[[ INFORMATION GIVEN open ]]
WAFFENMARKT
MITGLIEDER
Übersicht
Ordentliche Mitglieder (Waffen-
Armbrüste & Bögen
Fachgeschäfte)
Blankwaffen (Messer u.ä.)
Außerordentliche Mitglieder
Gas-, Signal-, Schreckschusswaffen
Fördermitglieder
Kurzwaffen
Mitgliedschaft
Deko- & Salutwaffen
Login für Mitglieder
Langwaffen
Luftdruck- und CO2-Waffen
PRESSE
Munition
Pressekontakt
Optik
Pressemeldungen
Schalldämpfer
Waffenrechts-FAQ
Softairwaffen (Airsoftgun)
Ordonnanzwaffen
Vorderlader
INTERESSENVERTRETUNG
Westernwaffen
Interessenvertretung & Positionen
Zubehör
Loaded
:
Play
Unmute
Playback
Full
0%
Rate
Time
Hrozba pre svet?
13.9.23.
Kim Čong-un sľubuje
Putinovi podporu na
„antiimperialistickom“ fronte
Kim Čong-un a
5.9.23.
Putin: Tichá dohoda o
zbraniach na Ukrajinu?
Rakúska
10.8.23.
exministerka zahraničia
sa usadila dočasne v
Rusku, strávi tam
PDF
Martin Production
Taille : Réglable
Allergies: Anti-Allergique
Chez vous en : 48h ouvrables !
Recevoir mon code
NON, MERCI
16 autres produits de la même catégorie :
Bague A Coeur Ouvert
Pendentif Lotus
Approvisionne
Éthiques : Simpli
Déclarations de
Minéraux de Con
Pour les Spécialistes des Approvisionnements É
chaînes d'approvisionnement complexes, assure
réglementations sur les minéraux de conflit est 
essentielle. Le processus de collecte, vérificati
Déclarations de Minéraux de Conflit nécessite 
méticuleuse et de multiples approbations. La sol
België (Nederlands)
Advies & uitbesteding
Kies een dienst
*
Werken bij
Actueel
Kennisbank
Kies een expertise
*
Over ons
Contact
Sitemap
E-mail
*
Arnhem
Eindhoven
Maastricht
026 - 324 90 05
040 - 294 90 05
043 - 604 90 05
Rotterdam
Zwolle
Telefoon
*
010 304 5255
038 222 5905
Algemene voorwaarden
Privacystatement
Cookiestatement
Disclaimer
[[ INFORMATION GIVEN closed ]]
== WHAT THE TASK ASKS ==
Among the lines above, find those with the string "Déclarations" and copy them.

== ANSWER SECTION ==
Déclarations de
Déclarations de Minéraux de Conflit nécessite 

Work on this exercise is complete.